## PROBLEM STATEMENT
Reproduce exactly the lines below, from the first through the one containing "left shoulder: (379, 315)", and nothing more.

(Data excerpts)
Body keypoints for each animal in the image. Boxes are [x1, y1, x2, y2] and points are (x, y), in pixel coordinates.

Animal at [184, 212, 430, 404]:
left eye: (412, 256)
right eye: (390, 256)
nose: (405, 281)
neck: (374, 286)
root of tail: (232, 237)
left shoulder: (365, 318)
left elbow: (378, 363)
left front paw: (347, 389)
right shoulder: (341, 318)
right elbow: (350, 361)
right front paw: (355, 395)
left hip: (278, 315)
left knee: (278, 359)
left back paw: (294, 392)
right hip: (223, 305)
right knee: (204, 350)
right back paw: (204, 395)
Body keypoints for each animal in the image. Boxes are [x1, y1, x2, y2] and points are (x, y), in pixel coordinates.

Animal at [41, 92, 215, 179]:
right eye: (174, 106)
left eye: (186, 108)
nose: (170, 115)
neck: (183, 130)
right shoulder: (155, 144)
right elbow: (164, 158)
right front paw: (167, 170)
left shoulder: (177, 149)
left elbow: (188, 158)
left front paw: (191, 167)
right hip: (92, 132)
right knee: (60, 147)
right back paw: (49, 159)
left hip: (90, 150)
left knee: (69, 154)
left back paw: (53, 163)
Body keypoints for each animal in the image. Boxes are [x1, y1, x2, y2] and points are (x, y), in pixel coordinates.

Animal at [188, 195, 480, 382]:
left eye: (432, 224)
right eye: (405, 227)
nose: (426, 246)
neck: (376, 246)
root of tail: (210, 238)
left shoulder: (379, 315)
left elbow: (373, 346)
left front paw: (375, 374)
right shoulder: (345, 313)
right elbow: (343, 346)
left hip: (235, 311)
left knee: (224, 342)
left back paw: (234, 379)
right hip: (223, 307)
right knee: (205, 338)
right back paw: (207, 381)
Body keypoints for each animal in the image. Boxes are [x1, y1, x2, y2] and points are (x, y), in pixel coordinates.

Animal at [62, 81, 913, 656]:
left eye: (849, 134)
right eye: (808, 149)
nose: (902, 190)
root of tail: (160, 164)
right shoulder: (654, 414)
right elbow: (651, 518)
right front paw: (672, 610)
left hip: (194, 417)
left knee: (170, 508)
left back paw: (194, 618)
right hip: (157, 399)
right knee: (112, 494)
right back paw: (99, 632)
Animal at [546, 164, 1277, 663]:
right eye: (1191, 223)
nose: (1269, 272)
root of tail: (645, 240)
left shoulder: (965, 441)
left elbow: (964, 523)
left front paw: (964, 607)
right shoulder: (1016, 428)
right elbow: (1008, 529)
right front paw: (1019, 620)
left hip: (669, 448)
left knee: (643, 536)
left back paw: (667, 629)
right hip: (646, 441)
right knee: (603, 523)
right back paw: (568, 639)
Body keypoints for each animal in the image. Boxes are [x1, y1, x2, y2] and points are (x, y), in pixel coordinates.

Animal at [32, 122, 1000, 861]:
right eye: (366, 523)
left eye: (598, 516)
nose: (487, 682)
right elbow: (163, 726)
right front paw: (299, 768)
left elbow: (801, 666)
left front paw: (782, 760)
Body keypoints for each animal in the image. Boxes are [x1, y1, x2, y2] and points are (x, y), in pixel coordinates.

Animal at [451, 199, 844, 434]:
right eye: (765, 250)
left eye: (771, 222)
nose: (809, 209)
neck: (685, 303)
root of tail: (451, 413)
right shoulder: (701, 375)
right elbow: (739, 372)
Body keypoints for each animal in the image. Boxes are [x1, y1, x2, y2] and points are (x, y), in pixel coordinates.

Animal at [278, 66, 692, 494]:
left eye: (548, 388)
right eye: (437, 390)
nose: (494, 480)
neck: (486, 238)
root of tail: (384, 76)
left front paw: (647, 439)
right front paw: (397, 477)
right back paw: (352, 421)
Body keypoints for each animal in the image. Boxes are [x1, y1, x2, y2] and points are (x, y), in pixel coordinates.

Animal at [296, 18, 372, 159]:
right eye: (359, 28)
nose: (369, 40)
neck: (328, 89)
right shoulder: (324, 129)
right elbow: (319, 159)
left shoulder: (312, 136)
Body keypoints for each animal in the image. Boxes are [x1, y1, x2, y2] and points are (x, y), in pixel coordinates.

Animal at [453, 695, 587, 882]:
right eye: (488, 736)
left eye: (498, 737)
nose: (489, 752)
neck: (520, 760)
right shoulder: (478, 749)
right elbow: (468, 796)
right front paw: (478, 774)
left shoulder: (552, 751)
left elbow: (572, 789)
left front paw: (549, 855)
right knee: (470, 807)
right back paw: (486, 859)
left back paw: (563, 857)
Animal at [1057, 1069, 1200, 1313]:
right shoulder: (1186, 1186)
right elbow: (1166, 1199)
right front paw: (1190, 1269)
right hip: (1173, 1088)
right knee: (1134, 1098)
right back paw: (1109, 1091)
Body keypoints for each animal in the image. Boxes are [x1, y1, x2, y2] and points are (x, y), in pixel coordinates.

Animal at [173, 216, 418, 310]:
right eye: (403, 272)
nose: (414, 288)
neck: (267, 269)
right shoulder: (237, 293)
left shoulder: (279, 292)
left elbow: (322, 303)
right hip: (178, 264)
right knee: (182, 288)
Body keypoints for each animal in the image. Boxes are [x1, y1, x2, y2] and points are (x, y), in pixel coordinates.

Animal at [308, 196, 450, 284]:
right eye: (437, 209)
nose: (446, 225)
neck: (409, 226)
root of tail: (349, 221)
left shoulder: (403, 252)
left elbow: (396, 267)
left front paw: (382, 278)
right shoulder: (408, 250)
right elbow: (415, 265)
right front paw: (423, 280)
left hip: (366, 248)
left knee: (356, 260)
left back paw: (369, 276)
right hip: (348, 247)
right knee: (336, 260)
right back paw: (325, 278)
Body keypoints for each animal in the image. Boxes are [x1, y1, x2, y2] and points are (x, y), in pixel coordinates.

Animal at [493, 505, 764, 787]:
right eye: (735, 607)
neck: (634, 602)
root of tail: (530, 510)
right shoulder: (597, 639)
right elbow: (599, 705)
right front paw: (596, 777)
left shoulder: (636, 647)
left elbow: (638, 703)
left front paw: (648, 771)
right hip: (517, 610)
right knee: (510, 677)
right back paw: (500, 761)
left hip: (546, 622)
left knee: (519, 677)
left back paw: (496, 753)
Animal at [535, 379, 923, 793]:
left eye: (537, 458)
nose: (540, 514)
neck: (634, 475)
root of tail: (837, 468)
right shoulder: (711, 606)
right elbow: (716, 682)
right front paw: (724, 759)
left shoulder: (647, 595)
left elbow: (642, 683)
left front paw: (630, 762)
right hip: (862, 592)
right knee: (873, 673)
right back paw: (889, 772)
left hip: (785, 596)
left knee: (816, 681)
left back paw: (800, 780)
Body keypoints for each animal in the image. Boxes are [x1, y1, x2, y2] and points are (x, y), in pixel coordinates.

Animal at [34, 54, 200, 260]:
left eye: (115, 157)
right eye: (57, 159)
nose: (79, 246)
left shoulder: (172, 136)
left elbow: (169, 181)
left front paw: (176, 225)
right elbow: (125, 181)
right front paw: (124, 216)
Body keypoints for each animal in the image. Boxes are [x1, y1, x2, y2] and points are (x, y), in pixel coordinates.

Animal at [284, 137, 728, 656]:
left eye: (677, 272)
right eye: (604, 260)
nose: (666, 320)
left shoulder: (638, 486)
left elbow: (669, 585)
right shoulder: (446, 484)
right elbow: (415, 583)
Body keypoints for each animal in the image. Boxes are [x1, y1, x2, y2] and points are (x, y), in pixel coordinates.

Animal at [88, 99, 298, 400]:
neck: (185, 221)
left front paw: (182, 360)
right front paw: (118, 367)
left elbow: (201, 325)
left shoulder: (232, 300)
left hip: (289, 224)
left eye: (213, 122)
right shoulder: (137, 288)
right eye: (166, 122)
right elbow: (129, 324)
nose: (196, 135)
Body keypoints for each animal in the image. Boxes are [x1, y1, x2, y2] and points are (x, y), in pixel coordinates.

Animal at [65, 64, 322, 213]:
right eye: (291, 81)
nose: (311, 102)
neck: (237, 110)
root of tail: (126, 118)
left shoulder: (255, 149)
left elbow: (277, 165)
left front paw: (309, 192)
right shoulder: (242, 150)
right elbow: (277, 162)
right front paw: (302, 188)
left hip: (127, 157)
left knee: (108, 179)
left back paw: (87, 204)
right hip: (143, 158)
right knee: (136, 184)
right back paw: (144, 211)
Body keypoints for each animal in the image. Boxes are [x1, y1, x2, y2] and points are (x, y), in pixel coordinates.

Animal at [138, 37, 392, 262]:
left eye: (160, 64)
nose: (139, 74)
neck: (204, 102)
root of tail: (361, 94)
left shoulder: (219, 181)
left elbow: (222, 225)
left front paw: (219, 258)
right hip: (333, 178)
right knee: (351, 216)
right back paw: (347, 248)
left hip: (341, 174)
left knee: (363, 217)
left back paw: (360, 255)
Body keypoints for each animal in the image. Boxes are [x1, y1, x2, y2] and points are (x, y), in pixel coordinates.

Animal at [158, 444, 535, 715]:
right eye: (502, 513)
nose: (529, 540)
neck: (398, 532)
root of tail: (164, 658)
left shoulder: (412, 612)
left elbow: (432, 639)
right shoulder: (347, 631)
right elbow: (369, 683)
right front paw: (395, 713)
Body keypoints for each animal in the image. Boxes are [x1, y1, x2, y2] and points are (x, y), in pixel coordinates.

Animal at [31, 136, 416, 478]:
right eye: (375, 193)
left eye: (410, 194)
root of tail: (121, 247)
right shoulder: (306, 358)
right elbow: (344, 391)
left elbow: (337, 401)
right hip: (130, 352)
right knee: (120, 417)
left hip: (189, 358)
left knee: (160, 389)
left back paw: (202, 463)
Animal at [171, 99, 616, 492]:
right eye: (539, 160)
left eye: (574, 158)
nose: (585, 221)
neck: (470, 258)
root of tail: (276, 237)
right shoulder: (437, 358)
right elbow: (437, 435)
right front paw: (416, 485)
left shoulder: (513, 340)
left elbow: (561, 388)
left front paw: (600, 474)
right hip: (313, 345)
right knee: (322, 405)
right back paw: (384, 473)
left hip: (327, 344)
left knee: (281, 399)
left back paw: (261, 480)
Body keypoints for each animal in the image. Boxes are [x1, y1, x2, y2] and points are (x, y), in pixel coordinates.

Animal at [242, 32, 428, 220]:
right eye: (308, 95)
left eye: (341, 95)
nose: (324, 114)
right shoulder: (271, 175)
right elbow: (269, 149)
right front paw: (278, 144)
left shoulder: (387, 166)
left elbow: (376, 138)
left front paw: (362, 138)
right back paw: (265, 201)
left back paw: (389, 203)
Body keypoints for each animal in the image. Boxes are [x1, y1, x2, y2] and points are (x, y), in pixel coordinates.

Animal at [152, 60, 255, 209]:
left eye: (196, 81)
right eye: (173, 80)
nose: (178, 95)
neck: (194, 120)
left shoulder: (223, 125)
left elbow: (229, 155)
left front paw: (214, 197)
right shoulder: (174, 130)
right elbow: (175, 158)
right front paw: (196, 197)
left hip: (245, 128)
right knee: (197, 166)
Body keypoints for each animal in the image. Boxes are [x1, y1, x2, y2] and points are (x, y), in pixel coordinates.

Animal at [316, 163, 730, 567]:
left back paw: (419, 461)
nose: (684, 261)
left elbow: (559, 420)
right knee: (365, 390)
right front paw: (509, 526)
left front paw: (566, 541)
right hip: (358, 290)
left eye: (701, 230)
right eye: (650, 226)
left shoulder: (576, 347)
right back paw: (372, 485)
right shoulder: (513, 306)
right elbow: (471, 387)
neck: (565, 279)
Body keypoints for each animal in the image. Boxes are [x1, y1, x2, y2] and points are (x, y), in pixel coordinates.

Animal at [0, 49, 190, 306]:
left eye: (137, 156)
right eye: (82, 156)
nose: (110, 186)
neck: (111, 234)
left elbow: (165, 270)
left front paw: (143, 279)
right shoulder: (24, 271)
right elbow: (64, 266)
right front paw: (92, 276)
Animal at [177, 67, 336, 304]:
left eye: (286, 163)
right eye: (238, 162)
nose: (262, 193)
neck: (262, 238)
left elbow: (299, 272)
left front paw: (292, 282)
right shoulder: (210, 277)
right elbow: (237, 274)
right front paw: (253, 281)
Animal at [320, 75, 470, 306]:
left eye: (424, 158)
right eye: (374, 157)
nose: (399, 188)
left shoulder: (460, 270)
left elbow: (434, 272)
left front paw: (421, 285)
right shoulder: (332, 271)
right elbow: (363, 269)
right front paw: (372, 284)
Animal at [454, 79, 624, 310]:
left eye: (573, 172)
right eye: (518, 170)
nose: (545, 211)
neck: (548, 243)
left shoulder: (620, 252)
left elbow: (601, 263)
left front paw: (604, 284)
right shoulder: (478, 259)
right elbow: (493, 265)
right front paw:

## RESULT OF THE EXERCISE
Body keypoints for each animal in the image. Boxes are [x1, y1, x2, y2] and points are (x, y), in pixel coordinates.

Animal at [184, 212, 430, 404]:
left eye: (412, 256)
right eye: (390, 256)
nose: (405, 281)
neck: (374, 286)
root of tail: (232, 237)
left shoulder: (365, 318)
left elbow: (378, 363)
left front paw: (347, 389)
right shoulder: (341, 318)
right elbow: (350, 361)
right front paw: (355, 395)
left hip: (278, 315)
left knee: (278, 359)
left back paw: (294, 392)
right hip: (223, 305)
right knee: (204, 350)
right back paw: (204, 395)
Body keypoints for each animal in the image. Boxes are [x1, y1, x2, y2] and points are (x, y), in pixel coordinates.

Animal at [41, 92, 215, 179]:
right eye: (174, 106)
left eye: (186, 108)
nose: (170, 115)
neck: (183, 130)
right shoulder: (155, 144)
right elbow: (164, 158)
right front paw: (167, 170)
left shoulder: (177, 149)
left elbow: (188, 158)
left front paw: (191, 167)
right hip: (92, 132)
right knee: (60, 147)
right back paw: (49, 159)
left hip: (90, 150)
left knee: (69, 154)
left back paw: (53, 163)
Body keypoints for each animal in the image. Boxes are [x1, y1, x2, y2] and points are (x, y), in pixel coordinates.

Animal at [188, 195, 480, 382]:
left eye: (432, 224)
right eye: (405, 227)
nose: (426, 246)
neck: (376, 246)
root of tail: (210, 238)
left shoulder: (379, 315)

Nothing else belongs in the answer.